HOW TO COMPLETE THIS TASK
Identify each line in the listing below that contains the word "have", and copy every such line in full.

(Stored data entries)

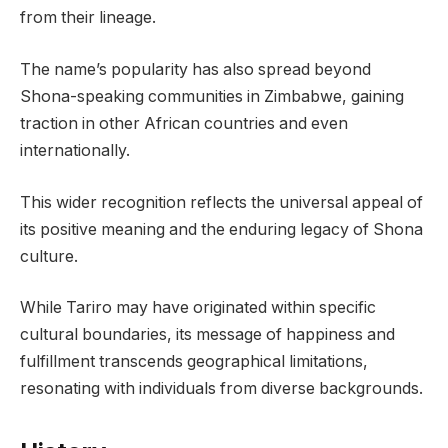
from their lineage.
The name’s popularity has also spread beyond
Shona-speaking communities in Zimbabwe, gaining
traction in other African countries and even
internationally.
This wider recognition reflects the universal appeal of
its positive meaning and the enduring legacy of Shona
culture.
While Tariro may have originated within specific
cultural boundaries, its message of happiness and
fulfillment transcends geographical limitations,
resonating with individuals from diverse backgrounds.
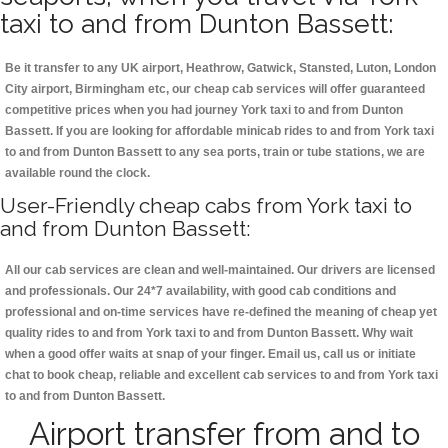
taxi to and from Dunton Bassett:
Be it transfer to any UK airport, Heathrow, Gatwick, Stansted, Luton, London
City airport, Birmingham etc, our cheap cab services will offer guaranteed
competitive prices when you had journey York taxi to and from Dunton
Bassett. If you are looking for affordable minicab rides to and from York taxi
to and from Dunton Bassett to any sea ports, train or tube stations, we are
available round the clock.
User-Friendly cheap cabs from York taxi to
and from Dunton Bassett:
All our cab services are clean and well-maintained. Our drivers are licensed
and professionals. Our 24*7 availability, with good cab conditions and
professional and on-time services have re-defined the meaning of cheap yet
quality rides to and from York taxi to and from Dunton Bassett. Why wait
when a good offer waits at snap of your finger. Email us, call us or initiate
chat to book cheap, reliable and excellent cab services to and from York taxi
to and from Dunton Bassett.
Airport transfer from and to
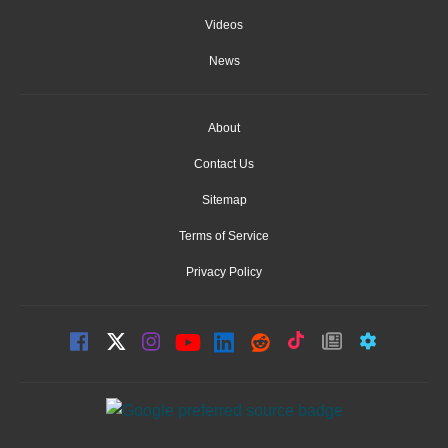
Videos
News
About
Contact Us
Sitemap
Terms of Service
Privacy Policy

WRITTEN ANSWER
While Tariro may have originated within specific
professional and on-time services have re-defined the meaning of cheap yet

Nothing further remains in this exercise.